Sederhana memang, tapi bahkan pada masa lalu dalam keterbatasannya pun, nenek moyang suku Karo sudah beradaptasi dengan baik menyiasati keadaan. Pengawet pabrikan belumlah ada seperti sekarang, bahkan garampun susah didapatkan.
Di samping itu terbukti sekarang bahwa pengawet, setidaknya dalam contoh monosodium glutamat, justru berisiko merusak kesehatan manusia. Namun, dalam Cimpa Matah, ada kandungan filosofi bahwa "Sesuatu yang tidak pernah dimasak tidak akan pernah basi".
Walaupun dengan maksud sedikit bercanda, ternyata menumbuk beras bisa juga membuat tangan gemetar dan jari-jari, terutama jempol, serasa melebar 2 kali lipat dari ukuran normal. Susah mengetik di keyboard ini adalah buktinya.
Masih dalam maksud bercanda, barangkali karena itu jugalah wanita-wanita pada suku Karo lebih mirip Hercules dalam hal tenaga, meskipun tidak kalah juga dengan Dewi Aprodhite dalam hal kecantikannya. Penganan ini memang biasanya dibuat oleh wanita.

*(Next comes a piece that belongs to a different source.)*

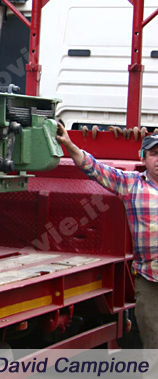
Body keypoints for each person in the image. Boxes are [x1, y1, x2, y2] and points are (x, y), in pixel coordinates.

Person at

Saya yang membuatnya pada malam ini, hanya mau mencoba meresapi bagaimana hebatnya perjuangan yang harus dilakoni oleh seorang ibu untuk keluarganya. Jangan kira walaupun untuk sekadar memasak dan memberi makan anggota keluarga adalah perkara mudah dan tidak butuh energi yang memadai.
Isu gender dan pelajaran filosofi dari perkara membuat Cimpa Matah ini, memberiku pelajaran terakhir, bahwa untuk membuat cimpa matah turut menghasilkan sekurangnya 1 seloki keringat dan rasa lapar yang cukup menggelora.Â
Maka, bila hari ini di rumahmu ada makanan tersaji entah dalam bentuk apa saja, ingatlah bahwa ada seorang ibu yang tidak saja mencurahkan tenaga, tapi juga pikiran dan perasaannya saat membuatnya. Mungkin dengan itu, kita tidak akan terlalu mudah lagi menuntut ini dan itu. Udah itu saja.